### EXERCISE:
When you copy the data, keep every word exactly as it is and leave the pictures out.

### EXERCISE DATA:
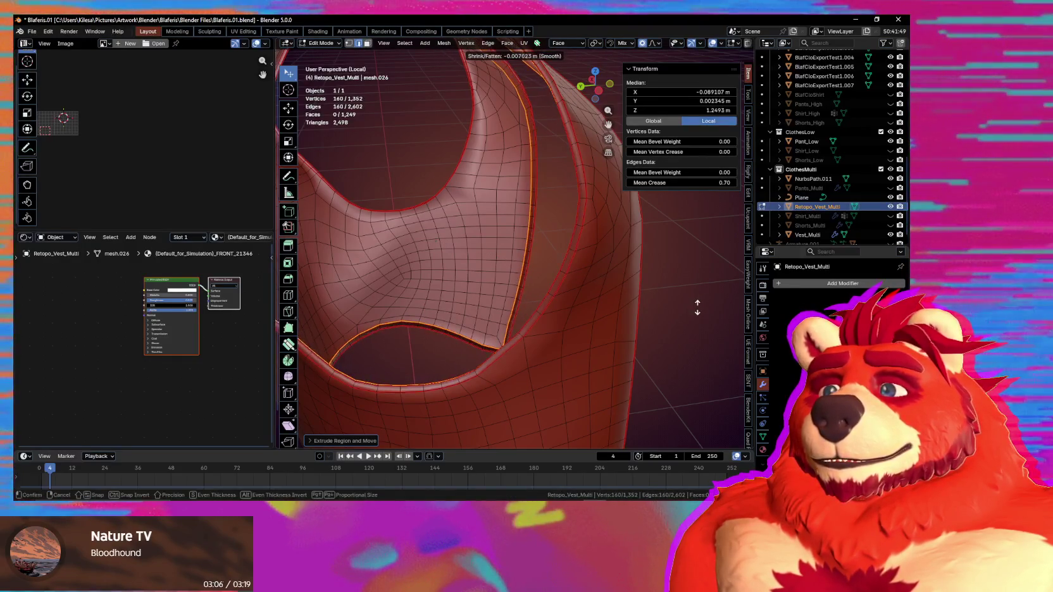
left_click(699, 309)
mouse_move(681, 243)
middle_mouse_down()
mouse_move(491, 282)
mouse_move(577, 234)
middle_mouse_up()
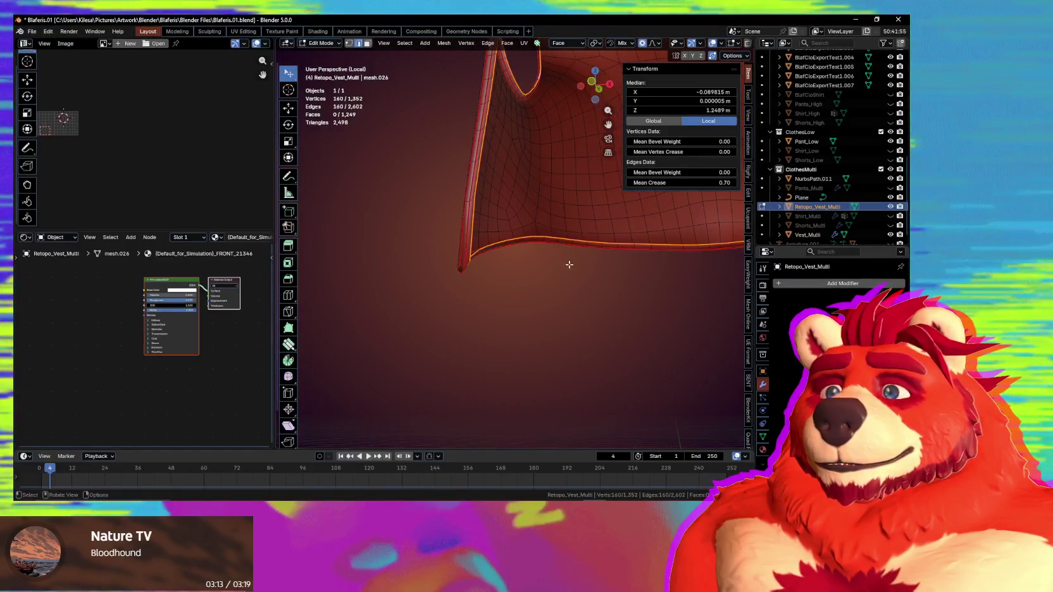
middle_click_drag(577, 234, 538, 271)
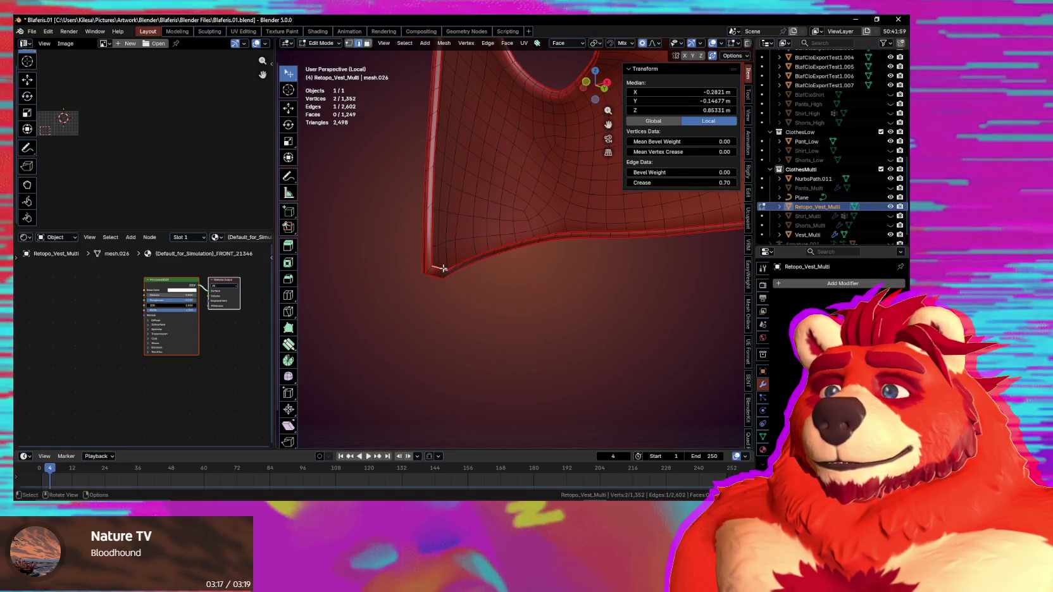
middle_click_drag(509, 282, 614, 315)
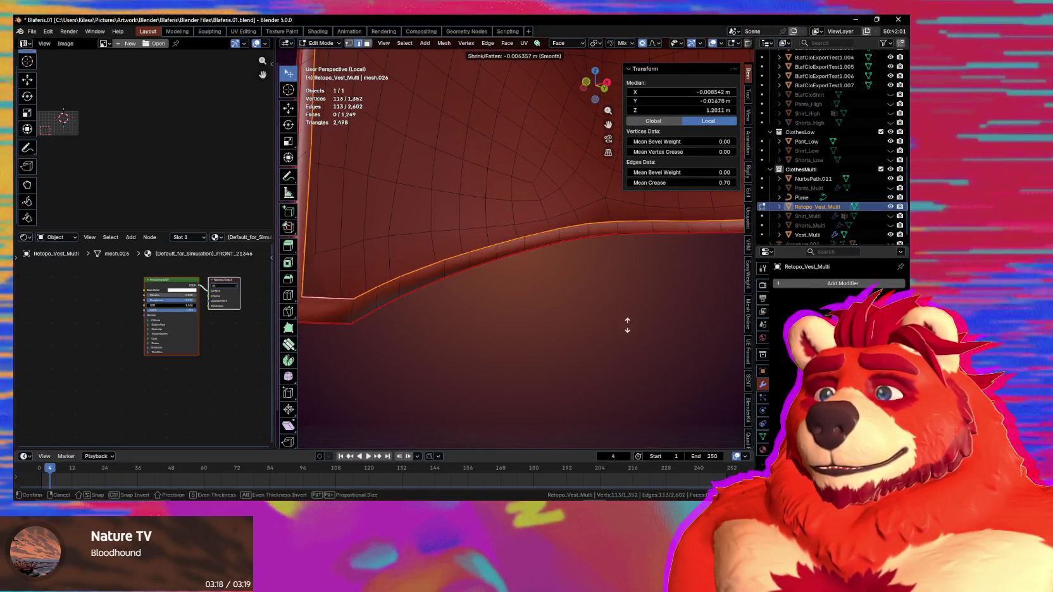
mouse_move(624, 327)
middle_mouse_down()
mouse_move(528, 352)
mouse_move(599, 286)
mouse_move(645, 297)
mouse_move(533, 234)
mouse_move(510, 288)
mouse_move(511, 244)
middle_mouse_up()
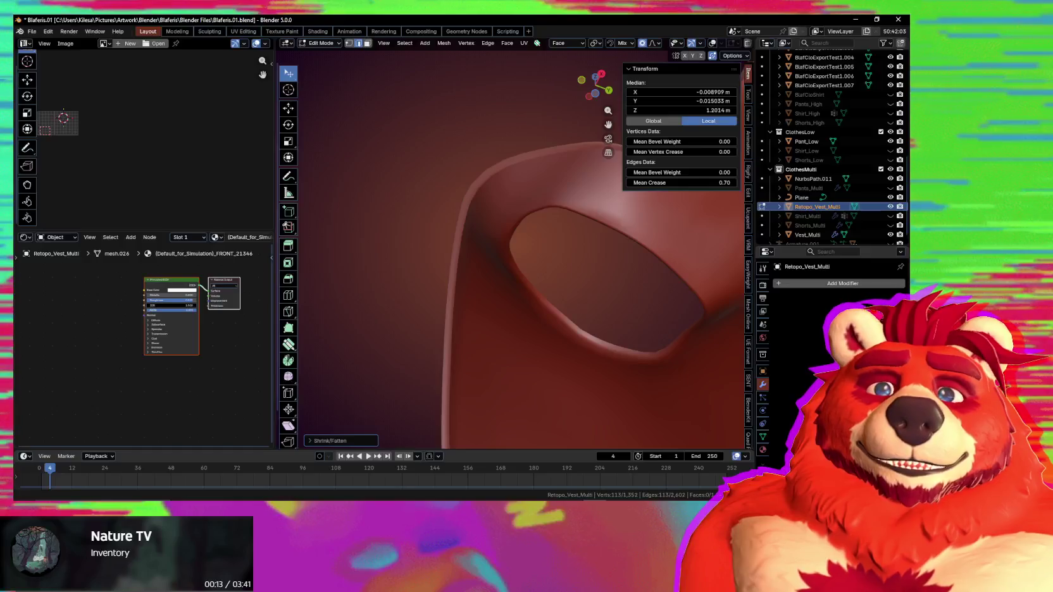
key("alt+Tab")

### TASK RESULT:
left_click(699, 309)
mouse_move(681, 243)
middle_mouse_down()
mouse_move(491, 282)
mouse_move(577, 234)
middle_mouse_up()
middle_click_drag(577, 234, 538, 271)
middle_click_drag(509, 282, 614, 315)
mouse_move(624, 327)
middle_mouse_down()
mouse_move(528, 352)
mouse_move(599, 286)
mouse_move(645, 297)
mouse_move(533, 234)
mouse_move(510, 288)
mouse_move(511, 244)
middle_mouse_up()
key("alt+Tab")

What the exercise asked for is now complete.